Entwicklungshilfeminister Gerd Müller (CSU) habe laut NZZ indirekt solch hohe Summen schon bestätigt. Demnach geben Bund, Länder und Gemeinden für eine Million Flüchtlinge jährlich 30 Milliarden Euro aus. Andere Institutionen kämen dabei noch auf viel höhere Beträge, wie etwa das Institut der Deutschen Wirtschaft (IW), dass mit 50 Milliarden rechne. Zum selben Ergebnis käme auch der Sachverständigenrat 2017. Das Kieler Institut für Wirtschaftsforschung kalkuliere sogar mit 55 Milliarden Euro.

Lege man die Kalkulationen des Ministers zugrunde, dann würde  jeder Schutzsuchende in Deutschland 2500 Euro pro Monat kosten. Das entspräche der Steuerlast von zwölf Durchschnittsverdienern (3000 Euro pro Monat, Steuerklasse III); oder der von fünf Singles (Steuerklasse I) in dieser mittleren Einkommensklasse. Für einen unbegleiteten jugendlichen Migranten würden sogar bis zu 5000 Euro im Monat veranschlagt werden, heißt es laut dem Blatt.

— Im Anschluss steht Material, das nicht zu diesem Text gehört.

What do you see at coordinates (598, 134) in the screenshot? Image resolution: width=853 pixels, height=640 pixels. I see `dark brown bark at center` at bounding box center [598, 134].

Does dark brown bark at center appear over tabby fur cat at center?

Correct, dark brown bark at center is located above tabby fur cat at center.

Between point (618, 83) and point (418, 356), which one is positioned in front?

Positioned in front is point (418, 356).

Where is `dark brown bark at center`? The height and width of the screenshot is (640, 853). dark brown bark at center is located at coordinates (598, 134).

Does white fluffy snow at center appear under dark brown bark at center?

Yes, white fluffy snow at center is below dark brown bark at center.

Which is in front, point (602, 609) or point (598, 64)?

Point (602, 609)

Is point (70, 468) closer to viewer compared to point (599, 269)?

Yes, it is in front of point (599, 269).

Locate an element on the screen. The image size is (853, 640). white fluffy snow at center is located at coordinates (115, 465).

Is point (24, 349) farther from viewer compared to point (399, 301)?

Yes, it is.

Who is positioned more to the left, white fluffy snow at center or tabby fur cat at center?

Der Finanzwissenschaftler Bernd Raffelhüschen geht laut NZZ davon aus, dass aufgrund des geringen Bildungsniveaus jeder Flüchtling in seiner Lebenszeit per saldo 450 000 Euro koste. Bei zwei Millionen Zugewanderten bis 2018 summiere sich das auf Gesamtkosten von 900 Milliarden Euro.

Die Zahlen könnten jedoch noch höher sein, heißt es weiter. Das liege an den vielen neuen Langzeitarbeitslosen. Laut einer Studie seien bis jetzt nur 13 Prozent der Flüchtlinge erwerbstätig. 59 Prozent hätten keinen Schulabschluss, zudem seien viele Analphabeten.

Dass man seitens der deutschen Regierung keine klaren Angaben über Aufwendungen für einen bestimmten Personenkreis bekomme – und das in einem Land, wo man sonst jede Schraube zählt – sei nur mit der „Angst vor dem Bürger“ zu erklären, resümiert das Schweizer Blatt.